- About this exercise
Can you revise every row below so that "Greasemonkey" becomes "Tampermonkey", keeping everything else the same and leaving the pictures out?

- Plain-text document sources
====
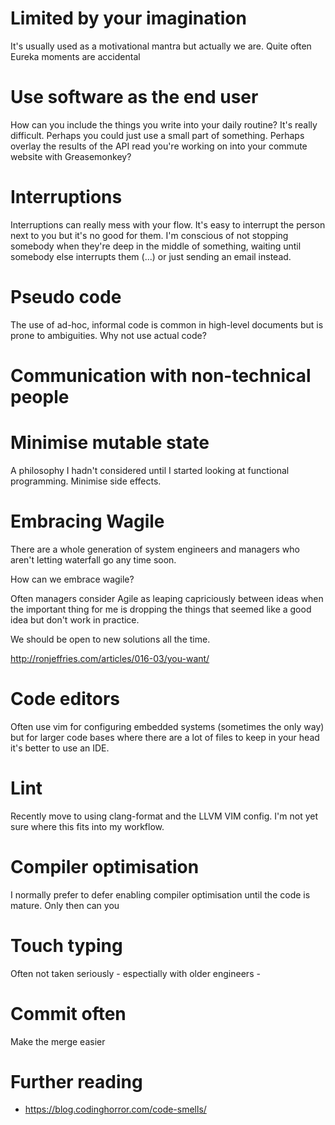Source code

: # Limited by your imagination
It's usually used as a motivational mantra but actually we are. Quite often
Eureka moments are accidental

# Use software as the end user
How can you include the things you write into your daily routine? It's really
difficult. Perhaps you could just use a small part of something. Perhaps
overlay the results of the API read you're working on into your commute website
with Greasemonkey?

# Interruptions
Interruptions can really mess with your flow. It's easy to interrupt the person
next to you but it's no good for them. I'm conscious of not stopping somebody
when they're deep in the middle of something, waiting until somebody else
interrupts them (...) or just sending an email instead.

# Pseudo code
The use of ad-hoc, informal code is common in high-level documents but is prone
to ambiguities. Why not use actual code?

# Communication with non-technical people

# Minimise mutable state
A philosophy I hadn't considered until I started looking at functional
programming. Minimise side effects.

# Embracing Wagile
There are a whole generation of system engineers and managers who aren't letting
waterfall go any time soon.

How can we embrace wagile?

Often managers consider Agile as leaping capriciously between ideas when the
important thing for me is dropping the things that seemed like a good idea but
don't work in practice.

We should be open to new solutions all the time.

http://ronjeffries.com/articles/016-03/you-want/

# Code editors
Often use vim for configuring embedded systems (sometimes the only way) but for
larger code bases where there are a lot of files to keep in your head it's
better to use an IDE.

# Lint
Recently move to using clang-format and the LLVM VIM config. I'm not yet sure
where this fits into my workflow.

# Compiler optimisation
I normally prefer to defer enabling compiler optimisation until the code is
mature. Only then can you 

# Touch typing
Often not taken seriously - espectially with older engineers -

# Commit often
Make the merge easier

# Further reading
- https://blog.codinghorror.com/code-smells/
====
- Solved problem
Source code

: # Limited by your imagination
It's usually used as a motivational mantra but actually we are. Quite often
Eureka moments are accidental

# Use software as the end user
How can you include the things you write into your daily routine? It's really
difficult. Perhaps you could just use a small part of something. Perhaps
overlay the results of the API read you're working on into your commute website
with Tampermonkey?

# Interruptions
Interruptions can really mess with your flow. It's easy to interrupt the person
next to you but it's no good for them. I'm conscious of not stopping somebody
when they're deep in the middle of something, waiting until somebody else
interrupts them (...) or just sending an email instead.

# Pseudo code
The use of ad-hoc, informal code is common in high-level documents but is prone
to ambiguities. Why not use actual code?

# Communication with non-technical people

# Minimise mutable state
A philosophy I hadn't considered until I started looking at functional
programming. Minimise side effects.

# Embracing Wagile
There are a whole generation of system engineers and managers who aren't letting
waterfall go any time soon.

How can we embrace wagile?

Often managers consider Agile as leaping capriciously between ideas when the
important thing for me is dropping the things that seemed like a good idea but
don't work in practice.

We should be open to new solutions all the time.

http://ronjeffries.com/articles/016-03/you-want/

# Code editors
Often use vim for configuring embedded systems (sometimes the only way) but for
larger code bases where there are a lot of files to keep in your head it's
better to use an IDE.

# Lint
Recently move to using clang-format and the LLVM VIM config. I'm not yet sure
where this fits into my workflow.

# Compiler optimisation
I normally prefer to defer enabling compiler optimisation until the code is
mature. Only then can you 

# Touch typing
Often not taken seriously - espectially with older engineers -

# Commit often
Make the merge easier

# Further reading
- https://blog.codinghorror.com/code-smells/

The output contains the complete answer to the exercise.